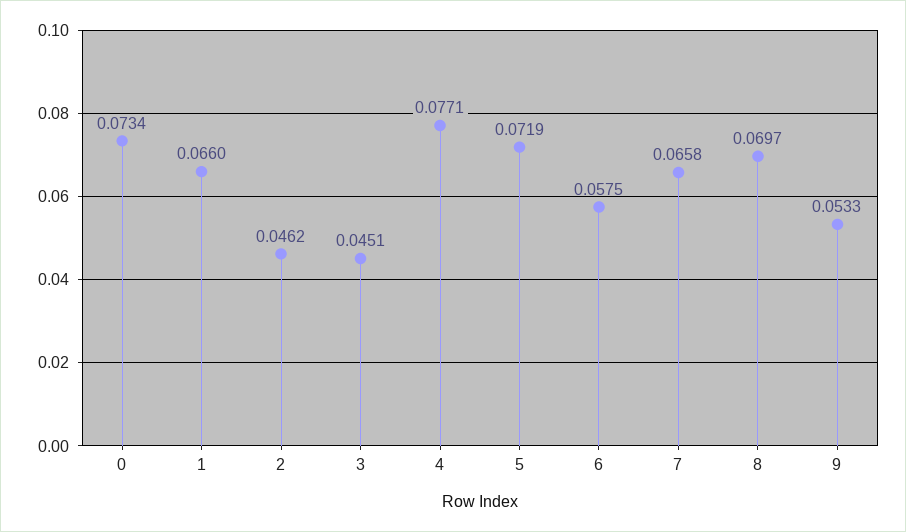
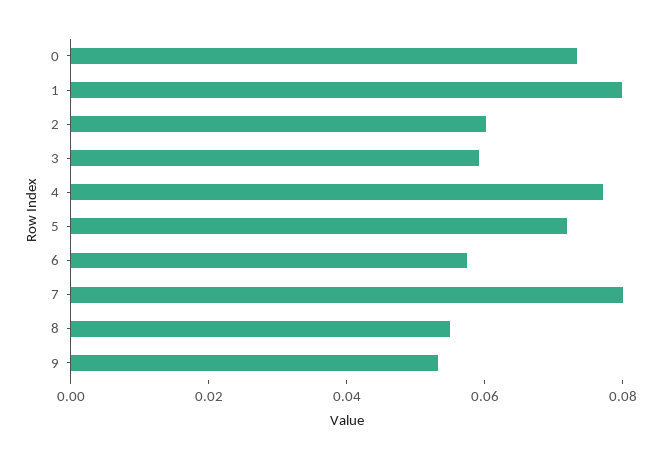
  {
    "0": 0.0734,
-   "1": 0.066,
+   "1": 0.08,
-   "2": 0.0462,
+   "2": 0.06,
-   "3": 0.0451,
+   "3": 0.06,
    "4": 0.0771,
    "5": 0.0719,
    "6": 0.0575,
-   "7": 0.0658,
+   "7": 0.08,
-   "8": 0.0697,
+   "8": 0.055,
    "9": 0.0533
  }

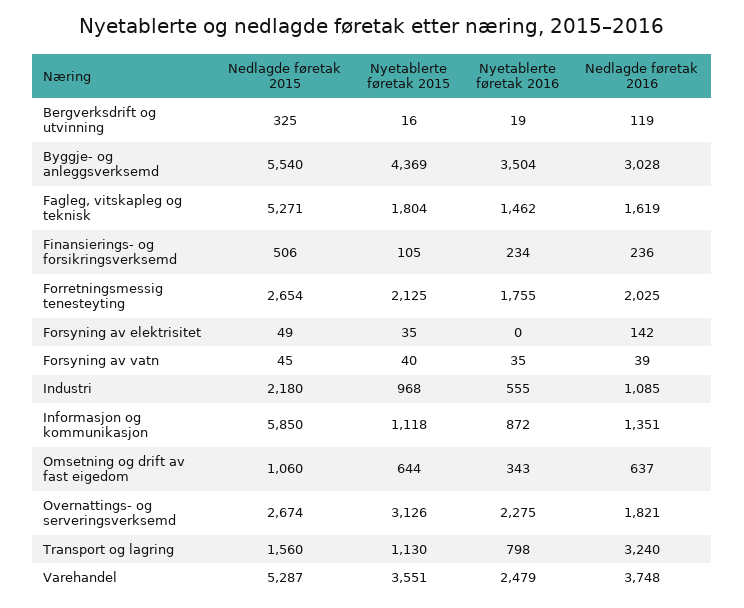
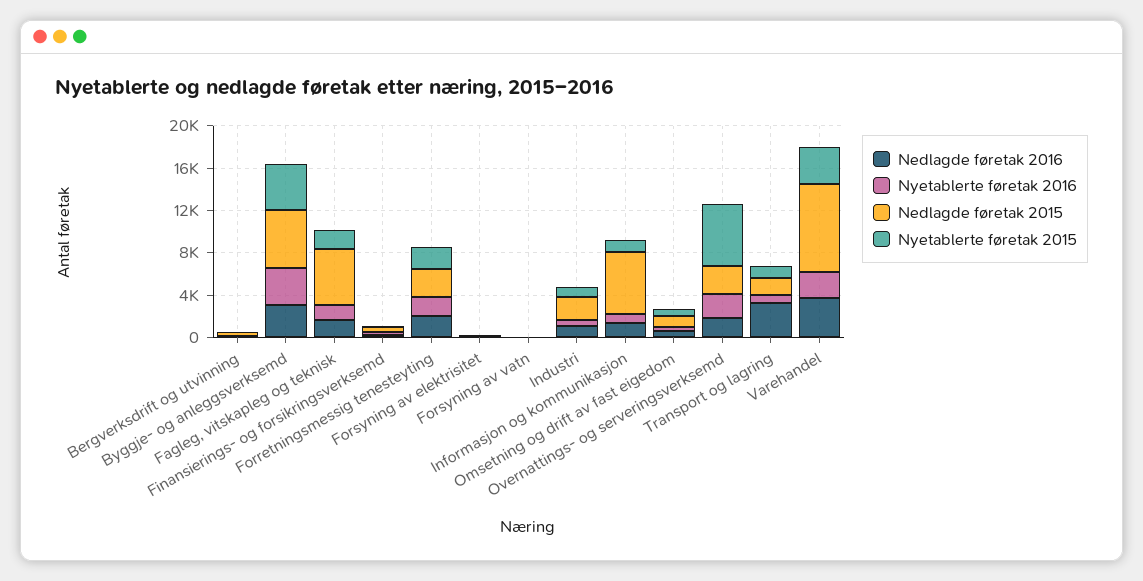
  {
    "Nedlagde føretak 2015": {
      "Bergverksdrift og utvinning": 325,
      "Byggje- og anleggsverksemd": 5540,
      "Fagleg, vitskapleg og teknisk": 5271,
      "Finansierings- og forsikringsverksemd": 506,
      "Forretningsmessig tenesteyting": 2654,
      "Forsyning av elektrisitet": 49,
      "Forsyning av vatn": 45,
      "Industri": 2180,
      "Informasjon og kommunikasjon": 5850,
      "Omsetning og drift av fast eigedom": 1060,
      "Overnattings- og serveringsverksemd": 2674,
      "Transport og lagring": 1560,
-     "Varehandel": 5287
+     "Varehandel": 8000
    },
    "Nyetablerte føretak 2015": {
      "Bergverksdrift og utvinning": 16,
      "Byggje- og anleggsverksemd": 4369,
      "Fagleg, vitskapleg og teknisk": 1804,
      "Finansierings- og forsikringsverksemd": 105,
      "Forretningsmessig tenesteyting": 2125,
      "Forsyning av elektrisitet": 35,
      "Forsyning av vatn": 40,
      "Industri": 968,
      "Informasjon og kommunikasjon": 1118,
      "Omsetning og drift av fast eigedom": 644,
-     "Overnattings- og serveringsverksemd": 3126,
+     "Overnattings- og serveringsverksemd": 6000,
      "Transport og lagring": 1130,
      "Varehandel": 3551
    },
    "Nyetablerte føretak 2016": {
      "Bergverksdrift og utvinning": 19,
      "Byggje- og anleggsverksemd": 3504,
      "Fagleg, vitskapleg og teknisk": 1462,
      "Finansierings- og forsikringsverksemd": 234,
      "Forretningsmessig tenesteyting": 1755,
      "Forsyning av elektrisitet": 0,
      "Forsyning av vatn": 35,
      "Industri": 555,
      "Informasjon og kommunikasjon": 872,
      "Omsetning og drift av fast eigedom": 343,
      "Overnattings- og serveringsverksemd": 2275,
      "Transport og lagring": 798,
      "Varehandel": 2479
    },
    "Nedlagde føretak 2016": {
      "Bergverksdrift og utvinning": 119,
      "Byggje- og anleggsverksemd": 3028,
      "Fagleg, vitskapleg og teknisk": 1619,
      "Finansierings- og forsikringsverksemd": 236,
      "Forretningsmessig tenesteyting": 2025,
      "Forsyning av elektrisitet": 142,
      "Forsyning av vatn": 39,
      "Industri": 1085,
      "Informasjon og kommunikasjon": 1351,
      "Omsetning og drift av fast eigedom": 637,
      "Overnattings- og serveringsverksemd": 1821,
      "Transport og lagring": 3240,
      "Varehandel": 3748
    }
  }

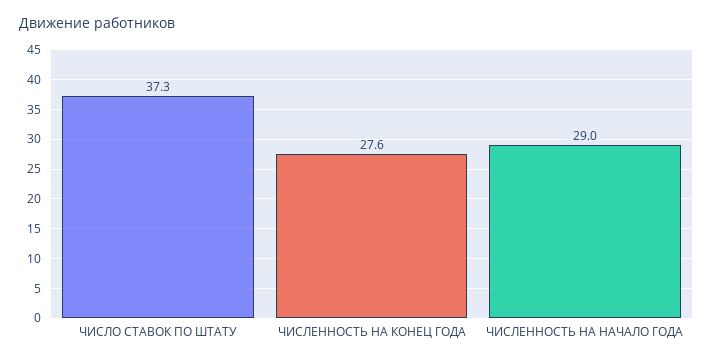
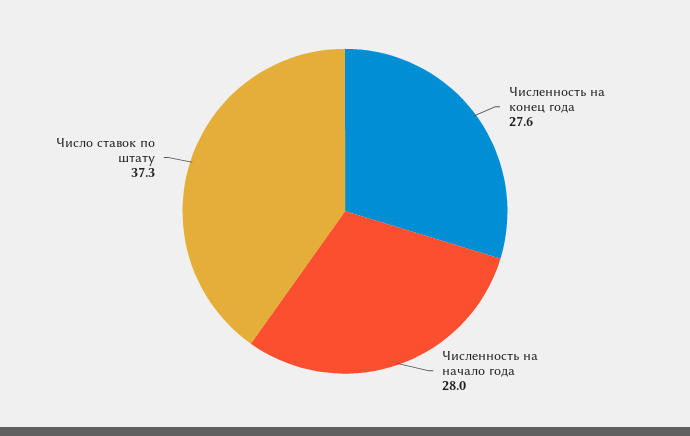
  {
    "ЧИСЛО СТАВОК ПО ШТАТУ": 37.3,
    "ЧИСЛЕННОСТЬ НА КОНЕЦ ГОДА": 27.6,
-   "ЧИСЛЕННОСТЬ НА НАЧАЛО ГОДА": 29
+   "ЧИСЛЕННОСТЬ НА НАЧАЛО ГОДА": 28
  }

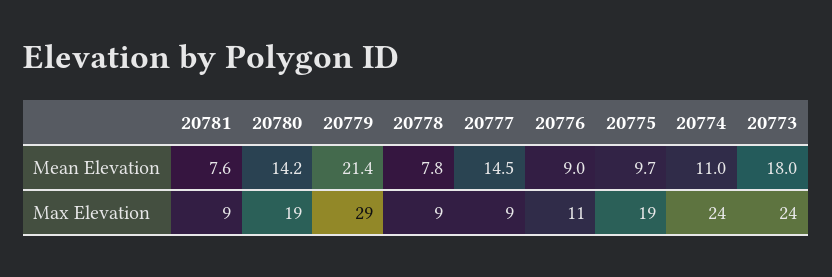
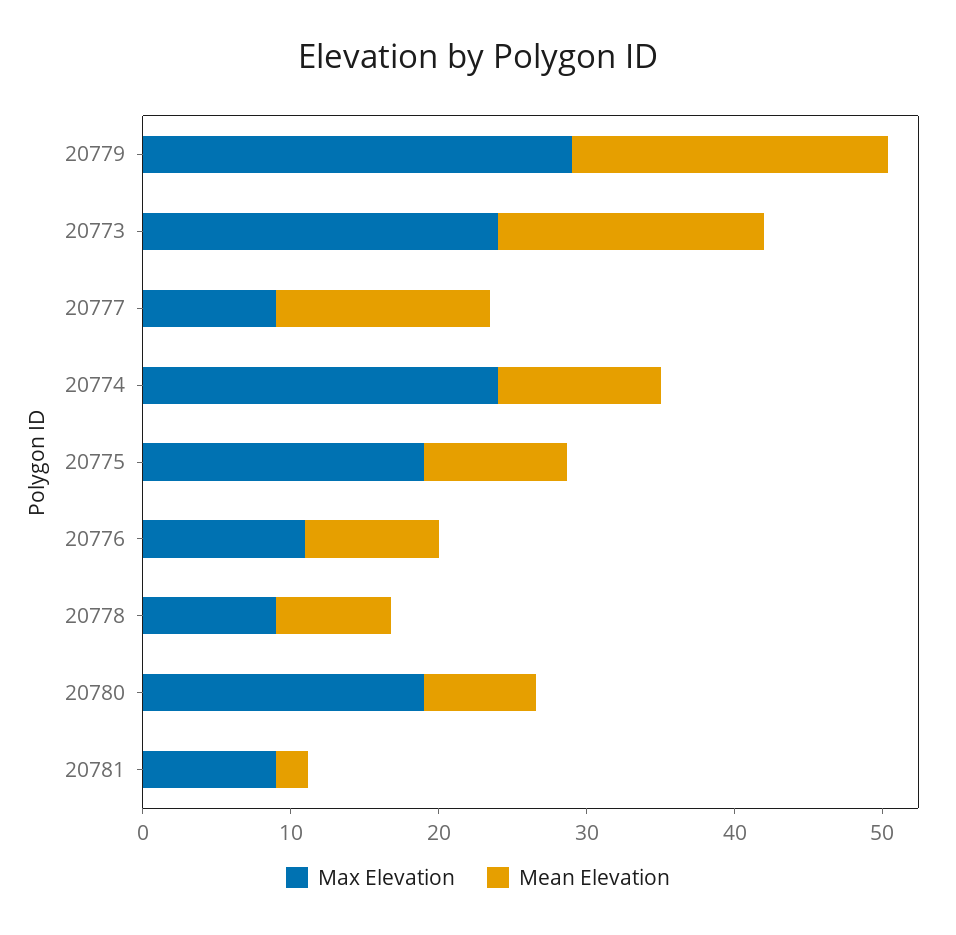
  {
    "Mean Elevation": {
-     "20781": 7.6,
+     "20781": 2,
-     "20780": 14.2,
+     "20780": 8,
      "20779": 21.4,
      "20778": 7.8,
      "20777": 14.5,
      "20776": 9,
      "20775": 9.7,
      "20774": 11,
      "20773": 18
    },
    "Max Elevation": {
      "20781": 9,
      "20780": 19,
      "20779": 29,
      "20778": 9,
      "20777": 9,
      "20776": 11,
      "20775": 19,
      "20774": 24,
      "20773": 24
    }
  }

■ ■ ■ ■

Take the entries above and restate them word for word, minus their images.

  {
    "0": 0.0734,
-   "1": 0.066,
+   "1": 0.08,
-   "2": 0.0462,
+   "2": 0.06,
-   "3": 0.0451,
+   "3": 0.06,
    "4": 0.0771,
    "5": 0.0719,
    "6": 0.0575,
-   "7": 0.0658,
+   "7": 0.08,
-   "8": 0.0697,
+   "8": 0.055,
    "9": 0.0533
  }

  {
    "Nedlagde føretak 2015": {
      "Bergverksdrift og utvinning": 325,
      "Byggje- og anleggsverksemd": 5540,
      "Fagleg, vitskapleg og teknisk": 5271,
      "Finansierings- og forsikringsverksemd": 506,
      "Forretningsmessig tenesteyting": 2654,
      "Forsyning av elektrisitet": 49,
      "Forsyning av vatn": 45,
      "Industri": 2180,
      "Informasjon og kommunikasjon": 5850,
      "Omsetning og drift av fast eigedom": 1060,
      "Overnattings- og serveringsverksemd": 2674,
      "Transport og lagring": 1560,
-     "Varehandel": 5287
+     "Varehandel": 8000
    },
    "Nyetablerte føretak 2015": {
      "Bergverksdrift og utvinning": 16,
      "Byggje- og anleggsverksemd": 4369,
      "Fagleg, vitskapleg og teknisk": 1804,
      "Finansierings- og forsikringsverksemd": 105,
      "Forretningsmessig tenesteyting": 2125,
      "Forsyning av elektrisitet": 35,
      "Forsyning av vatn": 40,
      "Industri": 968,
      "Informasjon og kommunikasjon": 1118,
      "Omsetning og drift av fast eigedom": 644,
-     "Overnattings- og serveringsverksemd": 3126,
+     "Overnattings- og serveringsverksemd": 6000,
      "Transport og lagring": 1130,
      "Varehandel": 3551
    },
    "Nyetablerte føretak 2016": {
      "Bergverksdrift og utvinning": 19,
      "Byggje- og anleggsverksemd": 3504,
      "Fagleg, vitskapleg og teknisk": 1462,
      "Finansierings- og forsikringsverksemd": 234,
      "Forretningsmessig tenesteyting": 1755,
      "Forsyning av elektrisitet": 0,
      "Forsyning av vatn": 35,
      "Industri": 555,
      "Informasjon og kommunikasjon": 872,
      "Omsetning og drift av fast eigedom": 343,
      "Overnattings- og serveringsverksemd": 2275,
      "Transport og lagring": 798,
      "Varehandel": 2479
    },
    "Nedlagde føretak 2016": {
      "Bergverksdrift og utvinning": 119,
      "Byggje- og anleggsverksemd": 3028,
      "Fagleg, vitskapleg og teknisk": 1619,
      "Finansierings- og forsikringsverksemd": 236,
      "Forretningsmessig tenesteyting": 2025,
      "Forsyning av elektrisitet": 142,
      "Forsyning av vatn": 39,
      "Industri": 1085,
      "Informasjon og kommunikasjon": 1351,
      "Omsetning og drift av fast eigedom": 637,
      "Overnattings- og serveringsverksemd": 1821,
      "Transport og lagring": 3240,
      "Varehandel": 3748
    }
  }

  {
    "ЧИСЛО СТАВОК ПО ШТАТУ": 37.3,
    "ЧИСЛЕННОСТЬ НА КОНЕЦ ГОДА": 27.6,
-   "ЧИСЛЕННОСТЬ НА НАЧАЛО ГОДА": 29
+   "ЧИСЛЕННОСТЬ НА НАЧАЛО ГОДА": 28
  }

  {
    "Mean Elevation": {
-     "20781": 7.6,
+     "20781": 2,
-     "20780": 14.2,
+     "20780": 8,
      "20779": 21.4,
      "20778": 7.8,
      "20777": 14.5,
      "20776": 9,
      "20775": 9.7,
      "20774": 11,
      "20773": 18
    },
    "Max Elevation": {
      "20781": 9,
      "20780": 19,
      "20779": 29,
      "20778": 9,
      "20777": 9,
      "20776": 11,
      "20775": 19,
      "20774": 24,
      "20773": 24
    }
  }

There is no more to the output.